Het is mooi dat je de kwaliteiten van Joost kunt zien en een beetje zwaar als je de enige bent die ze kan zien. Mooie column.

bert · 10 augustus 2005 op 14:41

[quote]Een moderne dorpsgek. Hij kent iedereen en iedereen kent hem.[/quote]
Inderdaad, ik ken hem ook. Toch denk ik dat Joost gewoon wel gelukkig is met het leven waar hij voor gekozen heeft. Hij geniet en wil zich niet binden en heeft genoeg aan die enkeling die hem aandacht schenkt in de stamkroeg waar men voor hem de drank schenkt. Geen zorgen over de dag van morgen.
Mooi neergezet, zo’n Joost. 🙂

Troy · 10 augustus 2005 op 16:54

Erg mooi geschreven weer. De zinnen volgen elkaar in een perfect, vloeiend ritme op. Knap dat je deze taak op je hebt genomen.

Grt Troy

Li · 10 augustus 2005 op 17:32

Spekglad geschreven weer.
En laten we proosten op alle Joosten van de wereld en hun ‘reddingsboeien’.

Li

Mosje · 10 augustus 2005 op 17:41

Joost raakt aan lager wal, dus de vis wordt duur betaald. Geen land met hem te bezeilen, maar als jij even zijn veilige haven wilt zijn…

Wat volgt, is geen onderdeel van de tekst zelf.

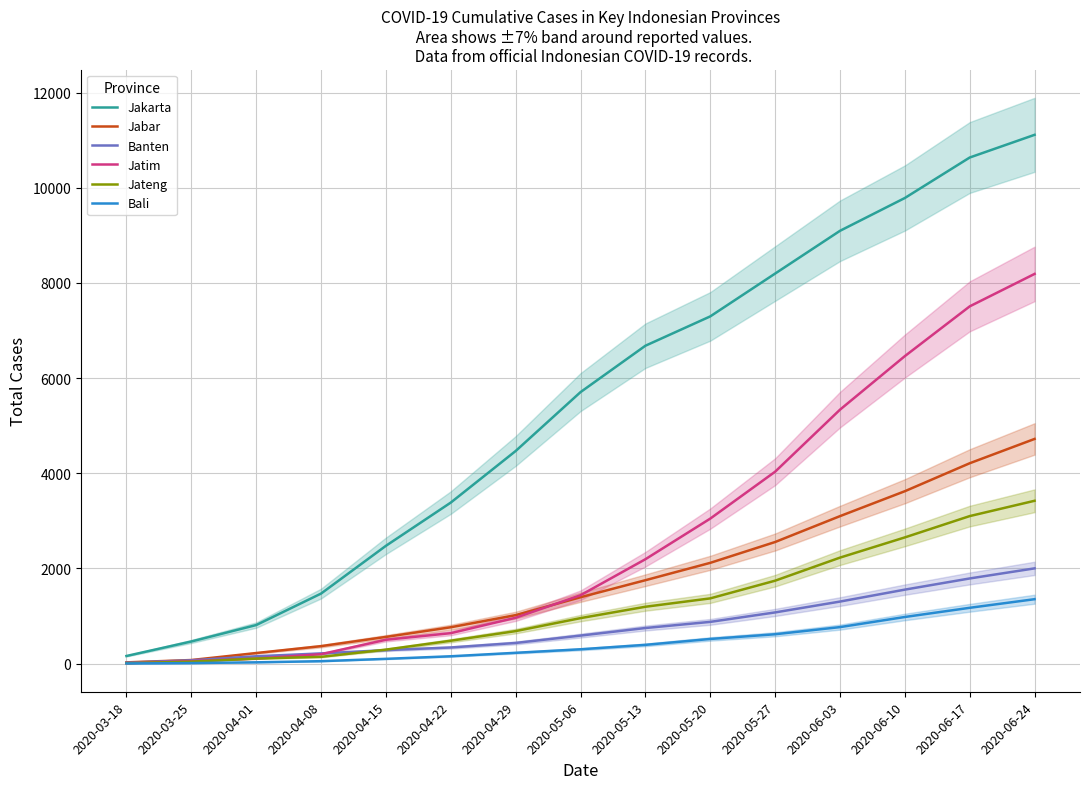

Read the Jatim value at 2020-04-29.

962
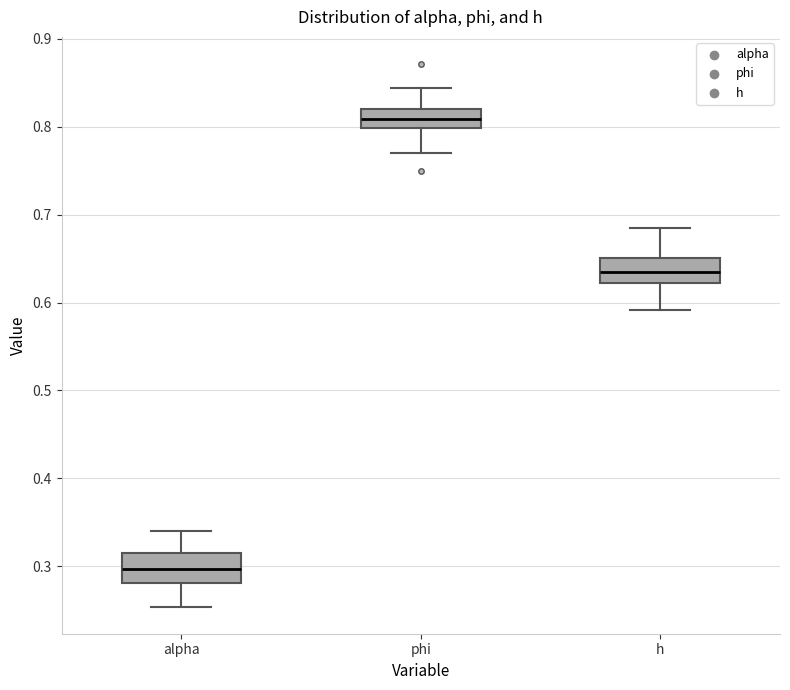

Reading left to right, transcribe this box plot: for each box, give where its median line is, the range the box spans, and where its two whiskers end, as read against the y-axis. The values are not printed on the chart, so give them approximately, as read against the axis.

alpha: median 0.30, box 0.28 to 0.31, whiskers 0.25 to 0.34
phi: median 0.81, box 0.80 to 0.82, whiskers 0.77 to 0.84
h: median 0.63, box 0.62 to 0.65, whiskers 0.59 to 0.69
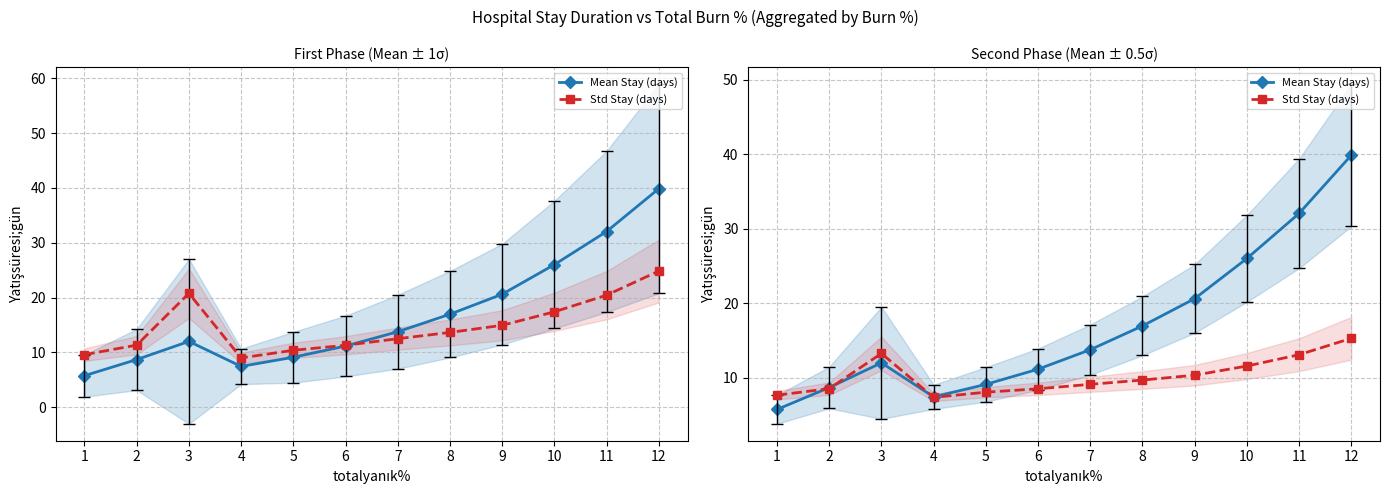

What is the value of the Std Stay (days) point at the 10th from the left?

11.6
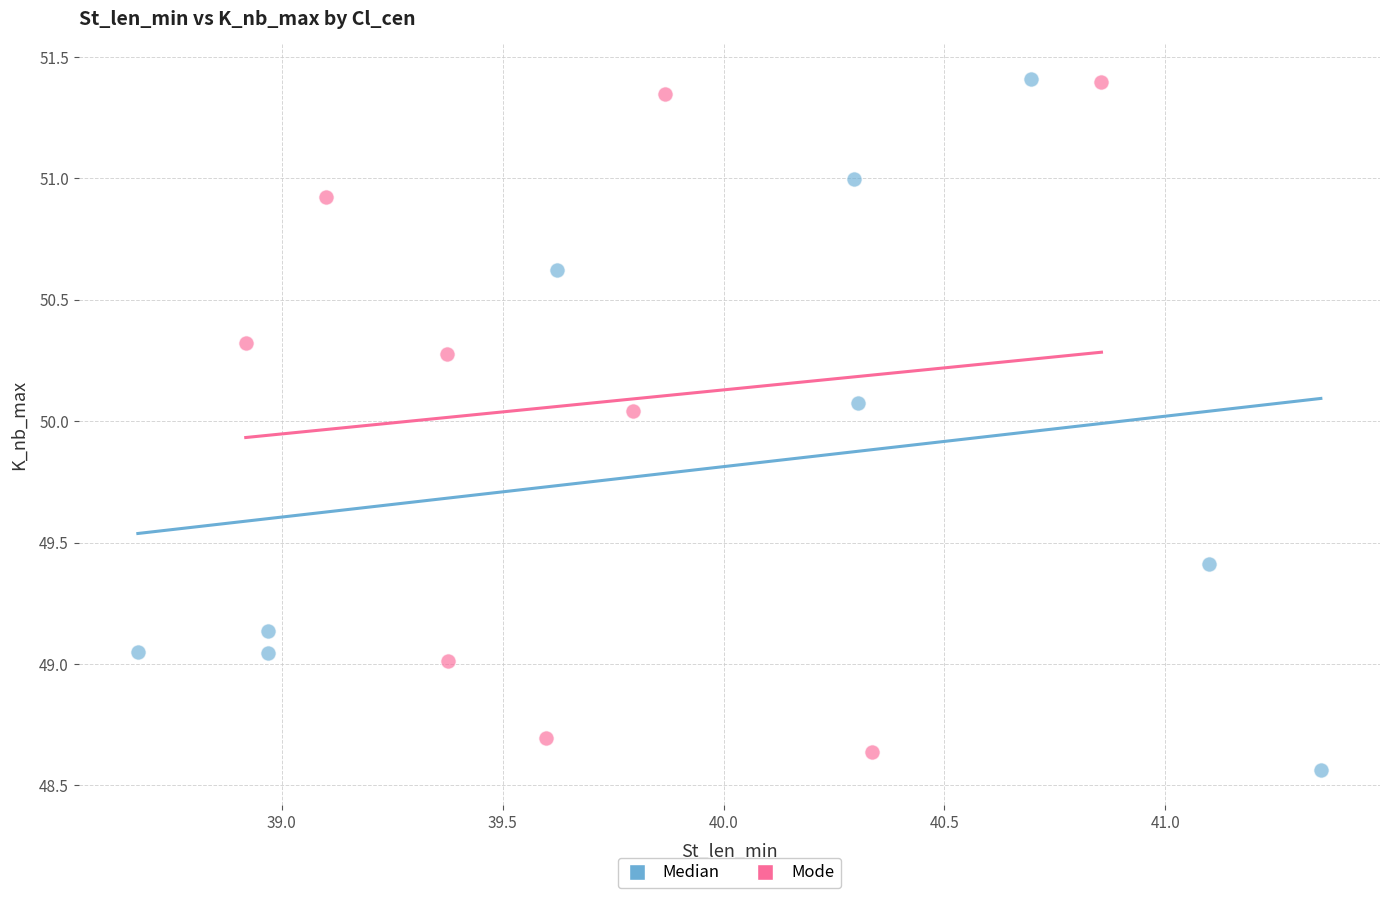

What are all the series names shown in the legend?

Median, Mode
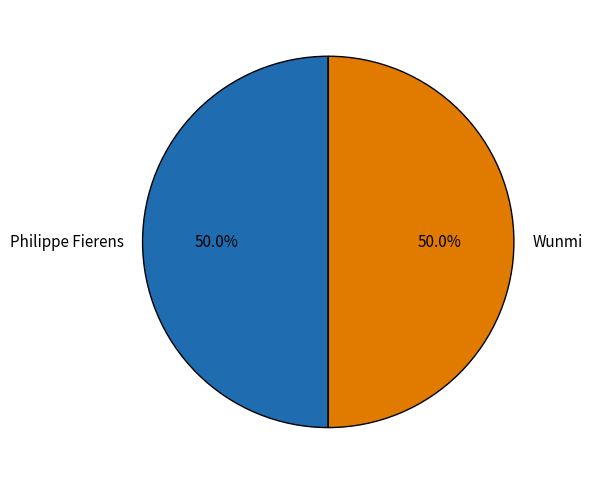

To the nearest percent, what portion does Wunmi represent?

50%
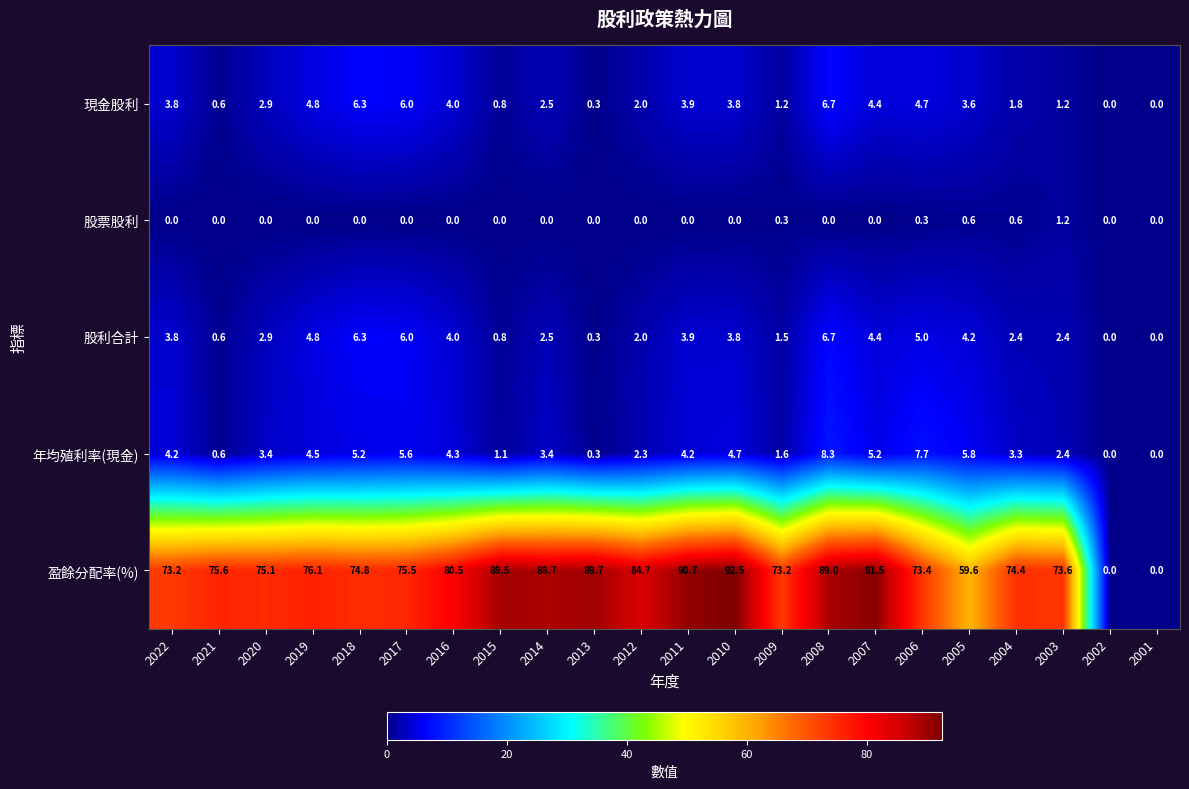

What is the approximate value of 股利合計 at 2020?

2.9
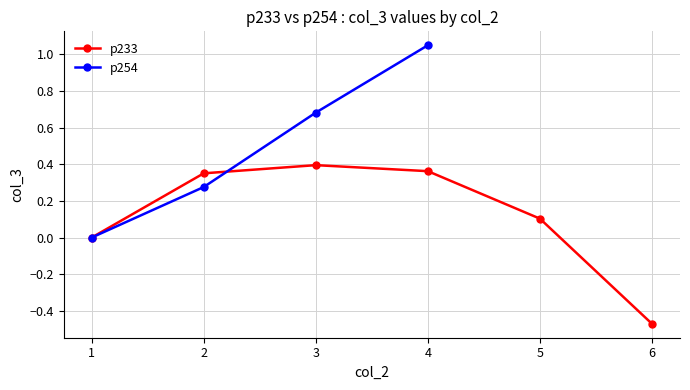

True or false: p233 has more than 2 interior local peaks.

False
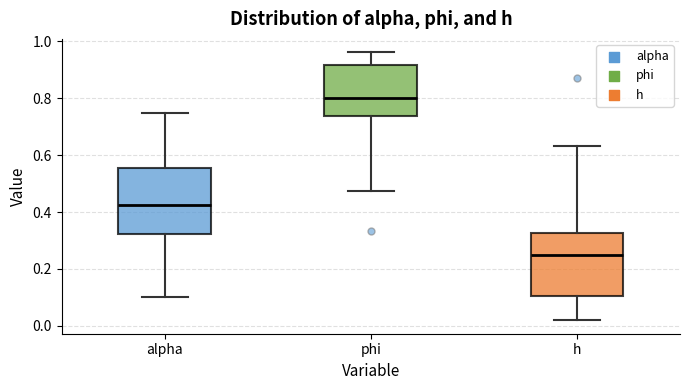

Which box's median line is the lowest?

h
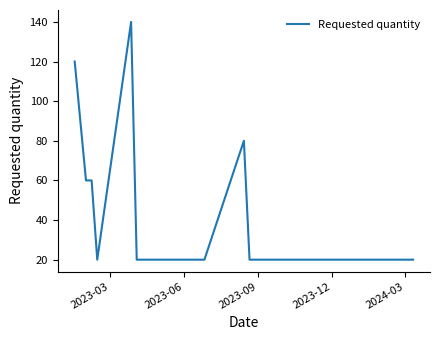

What is the greatest value displayed?

140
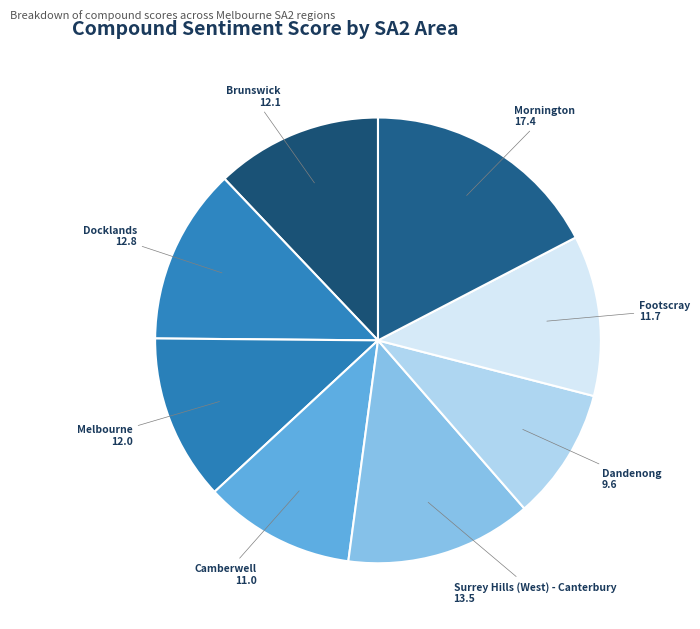

Does any single category account for the majority?

No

(ik eindig, geheel in navolging van jou Geertje, met drie puntjes. Viel het je op?)
😛

Domicela · 10 augustus 2005 op 18:13

Ik denk dat we allemaal wel een Joost kennen, waar een verhaal achter zit. Zonde hoe zo’n leven verloopt en triest voor de moeder om haar zoon zo te moeten zien leven. Ik neem aan dat ze hem ook liever gelukkig zou zien al dan niet met man/vrouw en/of kinderen.

KawaSutra · 10 augustus 2005 op 18:15

Meestal weet Joost het altijd beter ook, maar misschien kun je af en toe toch ongemerkt een beetje bijsturen.
Mooie beschrijving. 🙂

Geertje · 10 augustus 2005 op 20:20

[quote](ik eindig, geheel in navolging van jou Geertje, met drie puntjes. Viel het je op?)[/quote]

Nee niet opgevallen, zal op je gaan letten…? Oh, nee zonder puntjes.

Louise · 10 augustus 2005 op 21:56

Dweilen met de kraan open.
Een verdrietig verhaal zonder happy end en toch ook weer wel.
Mooi!

KingArthur · 10 augustus 2005 op 21:59

En waarom mogen wij dat niet weten :-)?
Goed geschreven verhaal.

Toch betwijfel ik de woorden van Bert. In de kroeg vind je geen geluk, enkel wat afleiding.

melady · 11 augustus 2005 op 01:40

Je column in één teug gelezen.

Wat me stoort: de vele punten en komma’s.
En daarnaast denk ik dat je teveel wil zeggen in een te korte column.

klungel · 11 augustus 2005 op 11:50

Ik ken genoeg loosten, maar kan ze er niet bij hebben. Ook niet 1tje. Knap dat jij dat wel kan.

Mooi geschreven, en die puntjes en komma’s vallen mij niet op 🙂

Geertje · 11 augustus 2005 op 12:36

[quote]Ik ken genoeg loosten, maar kan ze er niet bij hebben. Ook niet 1tje. Knap dat jij dat wel kan.[/quote]

‘Klungel’ mijn ervaring is, dat in het leven niet wordt gevraagd, wat je er wel of niet bij kan hebben, het komt op je pad. De vraag is dan, wat doe je ermee? En dat heeft dan weer te maken, met wat je zelf hebt meegemaakt. Hoe blij was jezelf niet met een luisterend oor, toen het water je aan de lippen stond? Compassie, mededogen, maar ook het kunnen wijzen op eigen verantwoordelijkheid, het loslaten. De eigen keuzes, mensen zijn zo boeiend opweg naar hun eigen kracht.